Task — Please repeat the lines below, exactly and only, from the one that holds "cells are negative" through the one that holds "(IHC) histopathology image".

Stored data —
•••••

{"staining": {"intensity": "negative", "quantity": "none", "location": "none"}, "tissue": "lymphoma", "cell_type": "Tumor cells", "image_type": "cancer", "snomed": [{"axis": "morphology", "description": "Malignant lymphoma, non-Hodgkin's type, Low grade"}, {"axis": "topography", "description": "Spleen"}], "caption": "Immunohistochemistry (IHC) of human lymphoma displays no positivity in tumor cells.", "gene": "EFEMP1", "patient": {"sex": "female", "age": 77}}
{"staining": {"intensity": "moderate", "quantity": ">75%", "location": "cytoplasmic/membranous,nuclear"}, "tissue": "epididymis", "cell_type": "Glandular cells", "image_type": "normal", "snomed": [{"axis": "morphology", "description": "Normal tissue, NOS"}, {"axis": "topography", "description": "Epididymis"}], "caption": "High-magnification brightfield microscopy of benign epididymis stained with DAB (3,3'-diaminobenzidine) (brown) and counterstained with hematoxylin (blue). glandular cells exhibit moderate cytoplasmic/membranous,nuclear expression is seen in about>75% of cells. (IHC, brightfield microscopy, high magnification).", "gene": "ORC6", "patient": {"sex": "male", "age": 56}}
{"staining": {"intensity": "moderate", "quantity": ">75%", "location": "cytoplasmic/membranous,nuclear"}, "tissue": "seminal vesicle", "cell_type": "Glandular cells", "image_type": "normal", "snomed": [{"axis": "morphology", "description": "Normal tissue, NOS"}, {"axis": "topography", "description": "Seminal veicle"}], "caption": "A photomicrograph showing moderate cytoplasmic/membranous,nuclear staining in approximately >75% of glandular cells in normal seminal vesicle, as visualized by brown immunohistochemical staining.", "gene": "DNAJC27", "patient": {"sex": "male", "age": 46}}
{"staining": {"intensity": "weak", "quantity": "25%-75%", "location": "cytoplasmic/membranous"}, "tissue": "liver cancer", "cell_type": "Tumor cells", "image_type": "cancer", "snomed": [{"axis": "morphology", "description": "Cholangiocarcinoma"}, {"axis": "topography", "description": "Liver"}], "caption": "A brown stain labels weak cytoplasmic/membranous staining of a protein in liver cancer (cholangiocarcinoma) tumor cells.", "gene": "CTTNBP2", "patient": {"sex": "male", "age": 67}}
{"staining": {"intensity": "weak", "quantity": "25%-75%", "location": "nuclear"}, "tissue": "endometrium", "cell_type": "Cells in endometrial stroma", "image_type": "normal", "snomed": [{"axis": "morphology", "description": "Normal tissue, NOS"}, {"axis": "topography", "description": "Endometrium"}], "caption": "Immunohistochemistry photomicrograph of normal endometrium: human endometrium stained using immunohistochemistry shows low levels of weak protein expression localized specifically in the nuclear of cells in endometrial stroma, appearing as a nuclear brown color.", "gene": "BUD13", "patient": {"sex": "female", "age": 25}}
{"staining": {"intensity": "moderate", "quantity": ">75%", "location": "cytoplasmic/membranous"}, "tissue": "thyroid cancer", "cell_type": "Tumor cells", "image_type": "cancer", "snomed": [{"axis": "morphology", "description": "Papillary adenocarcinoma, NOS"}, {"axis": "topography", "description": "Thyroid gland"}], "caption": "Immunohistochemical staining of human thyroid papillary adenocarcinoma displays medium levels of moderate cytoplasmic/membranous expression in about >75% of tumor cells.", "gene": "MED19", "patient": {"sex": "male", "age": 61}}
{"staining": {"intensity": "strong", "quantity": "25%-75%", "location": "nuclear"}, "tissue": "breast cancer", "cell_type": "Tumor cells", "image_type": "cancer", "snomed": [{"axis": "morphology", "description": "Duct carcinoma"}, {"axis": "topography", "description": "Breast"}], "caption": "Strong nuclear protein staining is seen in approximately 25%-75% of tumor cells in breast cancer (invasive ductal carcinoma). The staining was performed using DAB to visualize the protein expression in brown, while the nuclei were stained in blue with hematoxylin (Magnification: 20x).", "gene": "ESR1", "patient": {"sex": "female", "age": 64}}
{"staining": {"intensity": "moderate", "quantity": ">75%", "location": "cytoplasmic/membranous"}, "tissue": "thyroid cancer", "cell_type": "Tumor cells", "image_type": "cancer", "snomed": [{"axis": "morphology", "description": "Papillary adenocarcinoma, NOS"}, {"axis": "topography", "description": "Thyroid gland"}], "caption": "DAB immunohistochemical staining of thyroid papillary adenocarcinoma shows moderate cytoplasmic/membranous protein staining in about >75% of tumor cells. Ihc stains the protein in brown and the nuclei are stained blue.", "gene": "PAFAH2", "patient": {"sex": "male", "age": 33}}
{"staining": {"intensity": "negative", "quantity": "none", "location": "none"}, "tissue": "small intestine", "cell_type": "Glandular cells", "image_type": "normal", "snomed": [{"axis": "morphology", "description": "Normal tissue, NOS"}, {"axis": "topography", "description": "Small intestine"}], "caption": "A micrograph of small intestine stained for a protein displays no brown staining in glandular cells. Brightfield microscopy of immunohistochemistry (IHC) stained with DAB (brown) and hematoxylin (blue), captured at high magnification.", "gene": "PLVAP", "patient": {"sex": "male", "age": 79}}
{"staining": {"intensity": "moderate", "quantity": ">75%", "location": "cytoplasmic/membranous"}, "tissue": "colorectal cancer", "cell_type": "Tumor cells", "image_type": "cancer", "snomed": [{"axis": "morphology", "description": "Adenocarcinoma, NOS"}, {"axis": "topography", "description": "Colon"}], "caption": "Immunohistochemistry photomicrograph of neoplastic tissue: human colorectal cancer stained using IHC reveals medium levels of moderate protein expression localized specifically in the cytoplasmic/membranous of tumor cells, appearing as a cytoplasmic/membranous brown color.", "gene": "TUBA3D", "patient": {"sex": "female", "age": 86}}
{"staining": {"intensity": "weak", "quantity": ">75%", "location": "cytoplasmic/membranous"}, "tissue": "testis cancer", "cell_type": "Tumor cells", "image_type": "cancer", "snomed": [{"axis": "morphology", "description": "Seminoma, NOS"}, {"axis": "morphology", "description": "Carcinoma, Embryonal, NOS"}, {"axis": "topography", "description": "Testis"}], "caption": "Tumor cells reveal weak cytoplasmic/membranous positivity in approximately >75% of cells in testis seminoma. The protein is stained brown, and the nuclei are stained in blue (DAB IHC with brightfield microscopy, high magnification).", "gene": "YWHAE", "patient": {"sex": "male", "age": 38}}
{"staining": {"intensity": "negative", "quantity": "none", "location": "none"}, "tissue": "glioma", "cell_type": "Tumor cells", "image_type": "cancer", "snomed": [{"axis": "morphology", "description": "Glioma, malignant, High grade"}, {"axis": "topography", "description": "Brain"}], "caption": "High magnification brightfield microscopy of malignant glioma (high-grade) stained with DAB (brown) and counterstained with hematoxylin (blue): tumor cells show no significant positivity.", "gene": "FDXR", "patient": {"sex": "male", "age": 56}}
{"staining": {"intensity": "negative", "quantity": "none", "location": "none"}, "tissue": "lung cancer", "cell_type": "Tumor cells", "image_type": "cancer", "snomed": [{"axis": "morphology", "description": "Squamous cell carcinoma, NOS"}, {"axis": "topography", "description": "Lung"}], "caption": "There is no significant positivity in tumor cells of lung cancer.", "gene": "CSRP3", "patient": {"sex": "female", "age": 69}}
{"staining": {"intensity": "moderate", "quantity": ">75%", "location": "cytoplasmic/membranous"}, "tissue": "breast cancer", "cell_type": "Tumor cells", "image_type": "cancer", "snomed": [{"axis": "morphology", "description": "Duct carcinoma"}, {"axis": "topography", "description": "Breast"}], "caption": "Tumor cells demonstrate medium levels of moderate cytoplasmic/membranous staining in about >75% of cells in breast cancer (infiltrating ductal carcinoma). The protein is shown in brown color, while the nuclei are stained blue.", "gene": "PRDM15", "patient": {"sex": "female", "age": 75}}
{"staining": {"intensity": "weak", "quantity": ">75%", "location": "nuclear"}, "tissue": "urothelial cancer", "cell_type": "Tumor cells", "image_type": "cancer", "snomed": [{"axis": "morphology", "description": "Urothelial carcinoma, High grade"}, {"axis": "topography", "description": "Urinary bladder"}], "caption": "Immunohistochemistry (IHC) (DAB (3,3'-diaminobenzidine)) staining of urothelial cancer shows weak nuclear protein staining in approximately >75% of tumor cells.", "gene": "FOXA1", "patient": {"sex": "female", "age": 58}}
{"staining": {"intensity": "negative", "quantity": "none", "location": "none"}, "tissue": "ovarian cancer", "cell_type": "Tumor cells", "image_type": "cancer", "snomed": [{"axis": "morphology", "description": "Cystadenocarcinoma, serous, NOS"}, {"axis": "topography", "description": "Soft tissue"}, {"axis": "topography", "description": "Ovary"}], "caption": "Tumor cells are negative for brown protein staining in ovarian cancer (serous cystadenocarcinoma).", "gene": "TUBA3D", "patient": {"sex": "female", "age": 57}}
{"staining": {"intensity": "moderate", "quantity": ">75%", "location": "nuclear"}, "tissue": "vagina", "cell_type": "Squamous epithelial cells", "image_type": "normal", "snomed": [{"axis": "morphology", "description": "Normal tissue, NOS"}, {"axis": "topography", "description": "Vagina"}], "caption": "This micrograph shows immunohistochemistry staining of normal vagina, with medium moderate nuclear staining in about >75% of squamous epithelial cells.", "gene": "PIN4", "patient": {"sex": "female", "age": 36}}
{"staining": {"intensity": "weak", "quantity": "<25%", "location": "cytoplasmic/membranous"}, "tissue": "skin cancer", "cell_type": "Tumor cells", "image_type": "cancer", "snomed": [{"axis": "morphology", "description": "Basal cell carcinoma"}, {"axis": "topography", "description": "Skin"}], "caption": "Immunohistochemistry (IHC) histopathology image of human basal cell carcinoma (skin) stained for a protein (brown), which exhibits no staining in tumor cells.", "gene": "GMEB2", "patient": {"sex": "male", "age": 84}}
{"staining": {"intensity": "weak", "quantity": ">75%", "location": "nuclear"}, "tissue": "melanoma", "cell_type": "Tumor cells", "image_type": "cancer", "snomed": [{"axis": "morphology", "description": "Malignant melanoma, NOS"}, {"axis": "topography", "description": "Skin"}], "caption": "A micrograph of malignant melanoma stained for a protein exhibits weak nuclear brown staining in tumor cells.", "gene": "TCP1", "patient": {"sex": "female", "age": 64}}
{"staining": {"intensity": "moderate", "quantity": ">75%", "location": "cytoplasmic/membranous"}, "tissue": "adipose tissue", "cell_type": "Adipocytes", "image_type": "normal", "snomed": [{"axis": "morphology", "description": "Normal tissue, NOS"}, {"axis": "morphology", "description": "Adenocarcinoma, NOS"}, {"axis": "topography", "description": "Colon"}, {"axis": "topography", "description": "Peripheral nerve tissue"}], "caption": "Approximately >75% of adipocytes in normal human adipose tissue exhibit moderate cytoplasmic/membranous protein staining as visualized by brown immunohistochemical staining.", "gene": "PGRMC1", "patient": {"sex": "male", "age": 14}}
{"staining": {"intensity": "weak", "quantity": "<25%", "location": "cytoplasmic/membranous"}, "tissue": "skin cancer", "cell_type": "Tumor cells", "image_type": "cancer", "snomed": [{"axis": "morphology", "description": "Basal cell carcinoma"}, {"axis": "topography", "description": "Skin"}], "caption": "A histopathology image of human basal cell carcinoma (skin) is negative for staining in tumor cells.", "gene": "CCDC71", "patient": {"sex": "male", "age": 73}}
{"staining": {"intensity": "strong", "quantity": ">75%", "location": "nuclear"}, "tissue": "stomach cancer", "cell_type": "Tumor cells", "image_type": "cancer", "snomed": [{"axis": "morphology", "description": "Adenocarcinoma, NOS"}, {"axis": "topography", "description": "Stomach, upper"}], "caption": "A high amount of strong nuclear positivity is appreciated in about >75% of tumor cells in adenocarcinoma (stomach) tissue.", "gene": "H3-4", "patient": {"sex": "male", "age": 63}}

•••••

Written response —
{"staining": {"intensity": "negative", "quantity": "none", "location": "none"}, "tissue": "ovarian cancer", "cell_type": "Tumor cells", "image_type": "cancer", "snomed": [{"axis": "morphology", "description": "Cystadenocarcinoma, serous, NOS"}, {"axis": "topography", "description": "Soft tissue"}, {"axis": "topography", "description": "Ovary"}], "caption": "Tumor cells are negative for brown protein staining in ovarian cancer (serous cystadenocarcinoma).", "gene": "TUBA3D", "patient": {"sex": "female", "age": 57}}
{"staining": {"intensity": "moderate", "quantity": ">75%", "location": "nuclear"}, "tissue": "vagina", "cell_type": "Squamous epithelial cells", "image_type": "normal", "snomed": [{"axis": "morphology", "description": "Normal tissue, NOS"}, {"axis": "topography", "description": "Vagina"}], "caption": "This micrograph shows immunohistochemistry staining of normal vagina, with medium moderate nuclear staining in about >75% of squamous epithelial cells.", "gene": "PIN4", "patient": {"sex": "female", "age": 36}}
{"staining": {"intensity": "weak", "quantity": "<25%", "location": "cytoplasmic/membranous"}, "tissue": "skin cancer", "cell_type": "Tumor cells", "image_type": "cancer", "snomed": [{"axis": "morphology", "description": "Basal cell carcinoma"}, {"axis": "topography", "description": "Skin"}], "caption": "Immunohistochemistry (IHC) histopathology image of human basal cell carcinoma (skin) stained for a protein (brown), which exhibits no staining in tumor cells.", "gene": "GMEB2", "patient": {"sex": "male", "age": 84}}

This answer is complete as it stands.